What the exercise asks:
Your answer must be an exact copy of the lines below, from the first through the one with "47: (560, 255, 10.24)", with no pictures.

Supplied data:
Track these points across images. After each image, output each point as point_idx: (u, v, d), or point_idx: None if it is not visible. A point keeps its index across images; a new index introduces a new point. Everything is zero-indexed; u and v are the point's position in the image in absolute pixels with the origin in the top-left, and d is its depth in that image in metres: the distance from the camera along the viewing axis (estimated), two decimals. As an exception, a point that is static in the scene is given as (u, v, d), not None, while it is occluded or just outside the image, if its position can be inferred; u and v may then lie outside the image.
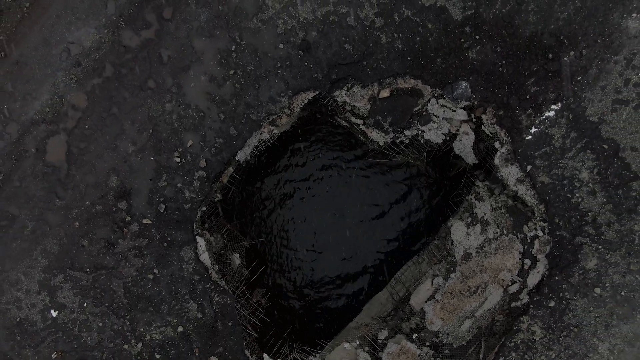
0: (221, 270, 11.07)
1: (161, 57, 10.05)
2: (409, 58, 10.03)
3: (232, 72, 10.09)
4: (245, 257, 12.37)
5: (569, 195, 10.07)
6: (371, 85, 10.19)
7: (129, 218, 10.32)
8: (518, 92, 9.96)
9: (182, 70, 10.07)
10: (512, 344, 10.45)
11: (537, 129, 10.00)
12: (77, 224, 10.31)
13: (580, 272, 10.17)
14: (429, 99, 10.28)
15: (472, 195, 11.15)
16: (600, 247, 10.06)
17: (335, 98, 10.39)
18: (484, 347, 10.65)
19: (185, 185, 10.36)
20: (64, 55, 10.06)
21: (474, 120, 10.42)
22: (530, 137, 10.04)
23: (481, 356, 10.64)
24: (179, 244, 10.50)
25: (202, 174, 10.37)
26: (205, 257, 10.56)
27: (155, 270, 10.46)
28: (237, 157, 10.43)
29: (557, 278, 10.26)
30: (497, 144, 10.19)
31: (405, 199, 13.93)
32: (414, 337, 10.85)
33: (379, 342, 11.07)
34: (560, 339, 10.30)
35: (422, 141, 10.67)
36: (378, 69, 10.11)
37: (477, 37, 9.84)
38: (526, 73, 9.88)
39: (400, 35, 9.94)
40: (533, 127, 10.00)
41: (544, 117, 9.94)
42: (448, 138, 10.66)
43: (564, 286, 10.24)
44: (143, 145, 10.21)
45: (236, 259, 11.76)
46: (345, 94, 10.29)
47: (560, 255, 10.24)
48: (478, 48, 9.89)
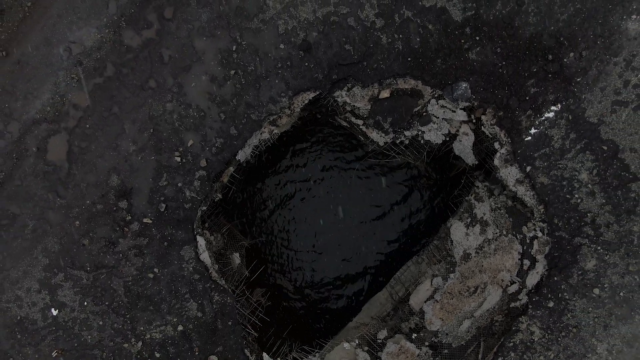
0: (221, 269, 11.09)
1: (162, 56, 10.07)
2: (409, 59, 10.06)
3: (232, 72, 10.11)
4: (245, 256, 12.40)
5: (568, 196, 10.09)
6: (371, 86, 10.21)
7: (130, 217, 10.35)
8: (518, 93, 9.98)
9: (183, 70, 10.09)
10: (511, 344, 10.47)
11: (536, 130, 10.02)
12: (77, 223, 10.34)
13: (579, 272, 10.19)
14: (429, 100, 10.30)
15: (471, 195, 11.17)
16: (599, 248, 10.08)
17: (336, 98, 10.41)
18: (482, 347, 10.66)
19: (185, 185, 10.39)
20: (66, 54, 10.09)
21: (474, 121, 10.44)
22: (529, 138, 10.06)
23: (480, 356, 10.65)
24: (179, 243, 10.53)
25: (203, 173, 10.40)
26: (205, 256, 10.58)
27: (156, 270, 10.48)
28: (238, 157, 10.46)
29: (556, 279, 10.28)
30: (496, 145, 10.22)
31: (405, 200, 13.96)
32: (413, 337, 10.87)
33: (378, 341, 11.09)
34: (559, 339, 10.32)
35: (422, 142, 10.69)
36: (378, 69, 10.13)
37: (477, 38, 9.86)
38: (526, 74, 9.90)
39: (400, 36, 9.96)
40: (533, 128, 10.02)
41: (543, 118, 9.96)
42: (448, 139, 10.68)
43: (562, 287, 10.26)
44: (144, 144, 10.23)
45: (236, 258, 11.78)
46: (346, 94, 10.31)
47: (559, 256, 10.26)
48: (478, 49, 9.91)
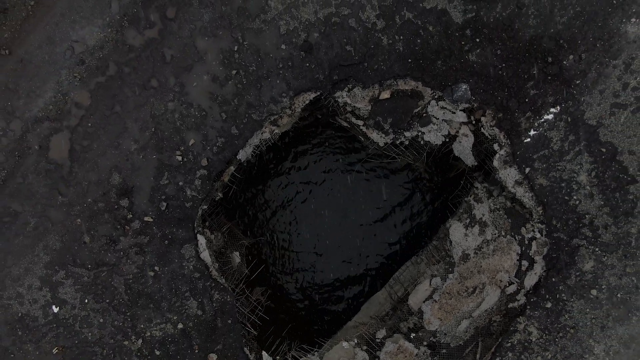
0: (221, 268, 11.14)
1: (164, 56, 10.12)
2: (409, 60, 10.11)
3: (234, 72, 10.16)
4: (245, 255, 12.45)
5: (566, 197, 10.14)
6: (372, 87, 10.25)
7: (131, 215, 10.40)
8: (517, 95, 10.03)
9: (185, 69, 10.14)
10: (509, 344, 10.52)
11: (536, 132, 10.07)
12: (79, 220, 10.39)
13: (577, 274, 10.24)
14: (429, 101, 10.34)
15: (470, 196, 11.21)
16: (597, 249, 10.13)
17: (336, 99, 10.46)
18: (480, 347, 10.71)
19: (186, 184, 10.44)
20: (68, 53, 10.14)
21: (474, 122, 10.48)
22: (529, 139, 10.10)
23: (478, 356, 10.70)
24: (180, 242, 10.58)
25: (204, 172, 10.45)
26: (205, 255, 10.63)
27: (156, 268, 10.53)
28: (239, 156, 10.51)
29: (554, 279, 10.33)
30: (496, 146, 10.26)
31: (404, 201, 14.00)
32: (411, 336, 10.92)
33: (377, 341, 11.13)
34: (557, 339, 10.37)
35: (422, 142, 10.73)
36: (379, 70, 10.18)
37: (478, 40, 9.91)
38: (526, 76, 9.95)
39: (401, 37, 10.01)
40: (532, 130, 10.07)
41: (542, 120, 10.01)
42: (447, 140, 10.71)
43: (560, 288, 10.31)
44: (145, 143, 10.28)
45: (236, 257, 11.83)
46: (346, 94, 10.36)
47: (557, 257, 10.31)
48: (478, 51, 9.96)
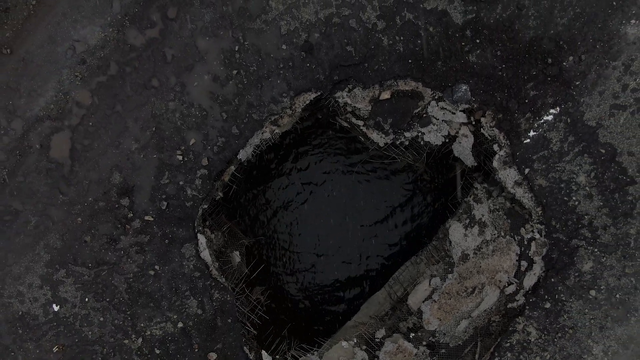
0: (221, 267, 11.17)
1: (165, 56, 10.15)
2: (410, 61, 10.13)
3: (235, 72, 10.19)
4: (245, 255, 12.48)
5: (566, 198, 10.17)
6: (372, 87, 10.28)
7: (131, 215, 10.43)
8: (517, 96, 10.06)
9: (186, 69, 10.17)
10: (508, 344, 10.55)
11: (535, 133, 10.10)
12: (79, 219, 10.42)
13: (576, 274, 10.27)
14: (429, 102, 10.37)
15: (470, 197, 11.24)
16: (596, 250, 10.16)
17: (337, 99, 10.48)
18: (480, 347, 10.74)
19: (187, 183, 10.47)
20: (69, 52, 10.17)
21: (474, 123, 10.51)
22: (528, 140, 10.13)
23: (477, 356, 10.73)
24: (180, 241, 10.61)
25: (204, 172, 10.48)
26: (205, 254, 10.66)
27: (157, 267, 10.57)
28: (239, 156, 10.54)
29: (553, 280, 10.36)
30: (495, 147, 10.29)
31: (404, 201, 14.03)
32: (411, 336, 10.95)
33: (377, 341, 11.16)
34: (555, 340, 10.41)
35: (422, 143, 10.76)
36: (379, 71, 10.21)
37: (478, 41, 9.94)
38: (525, 77, 9.98)
39: (401, 38, 10.04)
40: (532, 131, 10.10)
41: (542, 121, 10.04)
42: (447, 140, 10.74)
43: (559, 288, 10.34)
44: (146, 143, 10.31)
45: (236, 256, 11.86)
46: (347, 95, 10.39)
47: (556, 258, 10.34)
48: (478, 52, 9.99)
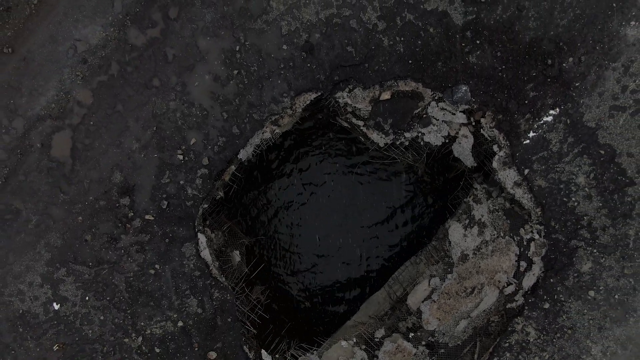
0: (221, 266, 11.19)
1: (166, 56, 10.18)
2: (410, 61, 10.16)
3: (235, 72, 10.22)
4: (245, 254, 12.50)
5: (565, 199, 10.20)
6: (372, 88, 10.31)
7: (132, 214, 10.46)
8: (517, 97, 10.09)
9: (187, 69, 10.20)
10: (507, 344, 10.58)
11: (535, 134, 10.13)
12: (80, 218, 10.45)
13: (575, 275, 10.30)
14: (429, 102, 10.40)
15: (470, 197, 11.27)
16: (595, 250, 10.19)
17: (337, 99, 10.51)
18: (479, 347, 10.77)
19: (187, 183, 10.49)
20: (71, 52, 10.19)
21: (473, 123, 10.53)
22: (528, 141, 10.16)
23: (476, 356, 10.76)
24: (181, 240, 10.63)
25: (205, 171, 10.51)
26: (206, 253, 10.68)
27: (157, 266, 10.59)
28: (239, 156, 10.56)
29: (552, 280, 10.39)
30: (495, 148, 10.32)
31: (404, 202, 14.06)
32: (410, 336, 10.97)
33: (376, 340, 11.19)
34: (554, 340, 10.44)
35: (422, 143, 10.78)
36: (380, 71, 10.23)
37: (478, 42, 9.96)
38: (525, 78, 10.01)
39: (402, 38, 10.06)
40: (531, 132, 10.13)
41: (542, 121, 10.07)
42: (447, 141, 10.77)
43: (558, 288, 10.37)
44: (147, 142, 10.34)
45: (236, 256, 11.89)
46: (347, 95, 10.41)
47: (555, 258, 10.37)
48: (478, 53, 10.01)
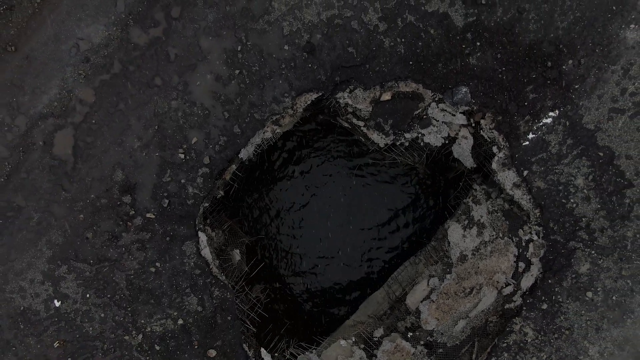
0: (222, 265, 11.24)
1: (168, 55, 10.23)
2: (410, 62, 10.21)
3: (237, 71, 10.27)
4: (245, 253, 12.55)
5: (564, 200, 10.25)
6: (373, 88, 10.36)
7: (133, 212, 10.51)
8: (517, 99, 10.14)
9: (189, 68, 10.25)
10: (505, 344, 10.63)
11: (534, 135, 10.18)
12: (82, 216, 10.50)
13: (573, 276, 10.35)
14: (430, 103, 10.44)
15: (469, 198, 11.31)
16: (593, 252, 10.24)
17: (338, 100, 10.55)
18: (477, 347, 10.81)
19: (188, 181, 10.55)
20: (73, 51, 10.25)
21: (473, 124, 10.58)
22: (527, 142, 10.21)
23: (474, 356, 10.80)
24: (181, 239, 10.69)
25: (206, 170, 10.56)
26: (206, 252, 10.73)
27: (158, 264, 10.65)
28: (240, 155, 10.62)
29: (550, 281, 10.44)
30: (495, 149, 10.37)
31: (404, 203, 14.12)
32: (408, 335, 11.02)
33: (375, 339, 11.23)
34: (552, 341, 10.49)
35: (422, 144, 10.83)
36: (380, 72, 10.28)
37: (478, 43, 10.01)
38: (525, 80, 10.05)
39: (402, 40, 10.11)
40: (530, 133, 10.18)
41: (541, 123, 10.12)
42: (447, 142, 10.81)
43: (556, 289, 10.42)
44: (148, 141, 10.39)
45: (236, 255, 11.94)
46: (348, 96, 10.46)
47: (554, 259, 10.42)
48: (479, 54, 10.06)
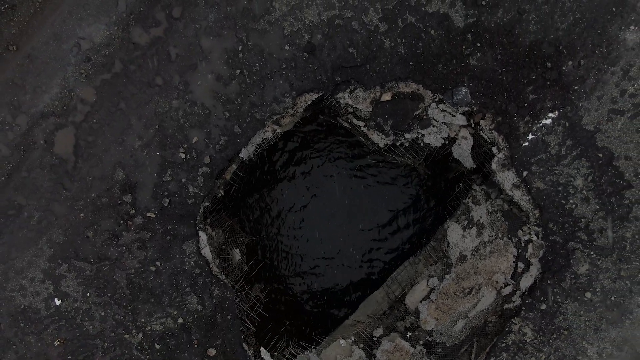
0: (222, 264, 11.27)
1: (169, 55, 10.26)
2: (411, 63, 10.23)
3: (238, 71, 10.29)
4: (245, 252, 12.58)
5: (563, 201, 10.28)
6: (373, 89, 10.38)
7: (134, 211, 10.54)
8: (516, 100, 10.16)
9: (190, 68, 10.27)
10: (504, 344, 10.66)
11: (534, 136, 10.20)
12: (82, 215, 10.53)
13: (572, 276, 10.38)
14: (430, 104, 10.47)
15: (469, 198, 11.33)
16: (592, 252, 10.27)
17: (338, 100, 10.58)
18: (476, 347, 10.84)
19: (189, 181, 10.57)
20: (75, 50, 10.27)
21: (473, 125, 10.61)
22: (527, 143, 10.24)
23: (473, 356, 10.83)
24: (182, 238, 10.72)
25: (206, 170, 10.59)
26: (206, 251, 10.76)
27: (158, 263, 10.67)
28: (241, 155, 10.64)
29: (549, 282, 10.47)
30: (494, 150, 10.39)
31: (404, 202, 14.14)
32: (408, 335, 11.04)
33: (374, 339, 11.26)
34: (551, 341, 10.51)
35: (422, 144, 10.85)
36: (381, 72, 10.31)
37: (478, 44, 10.04)
38: (525, 81, 10.08)
39: (403, 40, 10.14)
40: (530, 134, 10.20)
41: (541, 124, 10.14)
42: (447, 142, 10.84)
43: (555, 290, 10.45)
44: (149, 140, 10.42)
45: (236, 254, 11.96)
46: (348, 96, 10.48)
47: (553, 260, 10.45)
48: (479, 55, 10.09)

Problem solution:
Track these points across images. After each image, output each point as point_idx: (u, v, d), or point_idx: None if it is not visible. A point keeps its index across images; a new index introduces a new point. Everything is zero-indexed; u and v are the point's position in the image in absolute pixels with the origin in the top-left, and d is its depth in that image in metres: the distance from the camera along the viewing axis (estimated), two decimals. As an exception, a point that is static in the scene is given as (u, v, d), not None, while it is occluded or just outside the image, if its position can be inferred; u and v may then lie outside the image.
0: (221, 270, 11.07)
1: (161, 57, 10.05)
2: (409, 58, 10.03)
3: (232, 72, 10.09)
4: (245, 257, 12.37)
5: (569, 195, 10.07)
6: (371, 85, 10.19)
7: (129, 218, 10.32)
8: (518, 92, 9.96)
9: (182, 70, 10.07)
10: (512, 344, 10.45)
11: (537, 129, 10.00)
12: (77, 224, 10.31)
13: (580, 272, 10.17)
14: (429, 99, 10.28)
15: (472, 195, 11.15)
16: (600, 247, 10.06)
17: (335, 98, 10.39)
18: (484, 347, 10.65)
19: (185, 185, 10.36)
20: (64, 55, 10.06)
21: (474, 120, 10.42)
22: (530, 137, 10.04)
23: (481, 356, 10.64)
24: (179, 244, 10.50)
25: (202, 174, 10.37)
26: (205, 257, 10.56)
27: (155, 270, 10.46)
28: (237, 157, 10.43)
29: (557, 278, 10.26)
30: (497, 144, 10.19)
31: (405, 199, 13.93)
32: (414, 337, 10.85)
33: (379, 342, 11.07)
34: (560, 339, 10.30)
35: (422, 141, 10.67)
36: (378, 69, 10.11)
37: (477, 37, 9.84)
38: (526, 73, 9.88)
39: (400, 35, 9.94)
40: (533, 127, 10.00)
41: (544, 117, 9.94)
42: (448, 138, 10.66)
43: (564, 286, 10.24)
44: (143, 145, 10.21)
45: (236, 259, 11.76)
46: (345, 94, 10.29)
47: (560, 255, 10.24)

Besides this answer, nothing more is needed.